The patriotism of the fathers was not questioned, nor their ability and wisdom, but it devolved on the public men and statesmen of each generation to grapple with and solve the problems of their own times.
The relation of the black to the white race, or the proper status of the coloured population among us, was a question now of vastly more importance than when the old Constitution was formed. The order of subordination was nature's great law; philsophy taught that order as the normal condition of the African amongst European races. Upon this recognized principle of a proper subordination, let it be called slavery or what not, our State institutions were formed and rested. The new Confederation was entered into with this distinct understanding.

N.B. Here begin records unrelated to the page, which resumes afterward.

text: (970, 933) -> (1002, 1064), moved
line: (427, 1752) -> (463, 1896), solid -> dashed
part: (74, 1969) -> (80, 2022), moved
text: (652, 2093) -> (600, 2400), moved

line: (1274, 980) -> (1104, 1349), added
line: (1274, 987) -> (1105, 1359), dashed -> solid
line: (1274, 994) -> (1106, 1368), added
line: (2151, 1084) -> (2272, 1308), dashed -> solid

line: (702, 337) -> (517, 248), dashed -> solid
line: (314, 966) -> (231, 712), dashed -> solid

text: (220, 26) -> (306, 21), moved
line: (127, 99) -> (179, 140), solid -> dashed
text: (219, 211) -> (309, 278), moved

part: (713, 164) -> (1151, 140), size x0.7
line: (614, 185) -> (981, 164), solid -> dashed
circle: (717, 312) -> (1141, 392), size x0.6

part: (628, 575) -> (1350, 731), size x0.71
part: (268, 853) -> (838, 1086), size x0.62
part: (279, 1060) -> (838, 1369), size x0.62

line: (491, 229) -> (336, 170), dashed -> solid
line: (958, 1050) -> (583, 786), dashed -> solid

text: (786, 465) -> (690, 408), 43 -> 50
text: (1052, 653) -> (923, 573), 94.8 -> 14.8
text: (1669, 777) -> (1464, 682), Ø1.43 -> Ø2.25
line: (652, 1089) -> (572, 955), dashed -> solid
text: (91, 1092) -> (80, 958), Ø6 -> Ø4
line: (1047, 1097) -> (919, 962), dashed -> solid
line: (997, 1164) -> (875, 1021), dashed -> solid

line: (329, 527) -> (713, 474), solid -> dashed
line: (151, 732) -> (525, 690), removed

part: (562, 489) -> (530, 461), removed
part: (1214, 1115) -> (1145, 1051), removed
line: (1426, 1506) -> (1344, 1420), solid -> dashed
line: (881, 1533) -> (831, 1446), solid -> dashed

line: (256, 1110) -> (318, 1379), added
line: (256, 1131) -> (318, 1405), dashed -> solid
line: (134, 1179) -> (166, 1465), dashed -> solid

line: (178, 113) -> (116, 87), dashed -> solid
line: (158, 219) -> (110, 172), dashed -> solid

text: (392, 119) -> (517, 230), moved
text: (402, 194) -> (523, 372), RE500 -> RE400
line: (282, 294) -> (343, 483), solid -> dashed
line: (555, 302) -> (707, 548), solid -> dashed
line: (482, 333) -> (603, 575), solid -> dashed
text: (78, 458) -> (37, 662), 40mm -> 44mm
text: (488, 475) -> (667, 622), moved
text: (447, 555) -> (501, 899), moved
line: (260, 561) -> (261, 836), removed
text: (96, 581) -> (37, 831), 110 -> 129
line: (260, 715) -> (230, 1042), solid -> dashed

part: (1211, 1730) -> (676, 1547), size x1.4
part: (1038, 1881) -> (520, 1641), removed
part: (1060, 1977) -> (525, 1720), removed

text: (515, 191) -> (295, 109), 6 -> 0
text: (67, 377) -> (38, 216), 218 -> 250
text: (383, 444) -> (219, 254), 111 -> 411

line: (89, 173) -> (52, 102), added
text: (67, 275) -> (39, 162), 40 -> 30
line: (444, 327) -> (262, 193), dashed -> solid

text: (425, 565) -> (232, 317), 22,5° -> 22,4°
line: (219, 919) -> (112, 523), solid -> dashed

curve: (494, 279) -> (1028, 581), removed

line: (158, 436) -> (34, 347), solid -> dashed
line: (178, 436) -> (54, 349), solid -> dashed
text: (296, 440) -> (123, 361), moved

This principle of the subordination of the inferior to the superior was the "corner-stone" on which it was formed. I used this metaphor merely to illustrate the firm convictions of the framers of the new Constitution that this relation of the black to the white race, which existed in 1787, was not wrong in itself, either morally or politically; that it was in conformity to nature and best for both races. I alluded not to the principles of the new Government on this subject, but to public sentiment in regard to these principles. The status of the African race in the new Constitution was left just where it was in the old; I affirmed and meant to affirm nothing else in this Savannah speech.
Taken from: Recollections of Alexander H. Stephens: His Diary kept when a prisoner at Fort Warren, New York: Doubleday, Page & Co., 1910., pp 172-174. Entry for 5 June 1866. My thanks to Allen Sullivant of Brentwood, TN, for providing me with this.
This pretty much speaks for itself. Though it is interesting to see how Stephens, after the war, squirms a bit on the word, "slavery."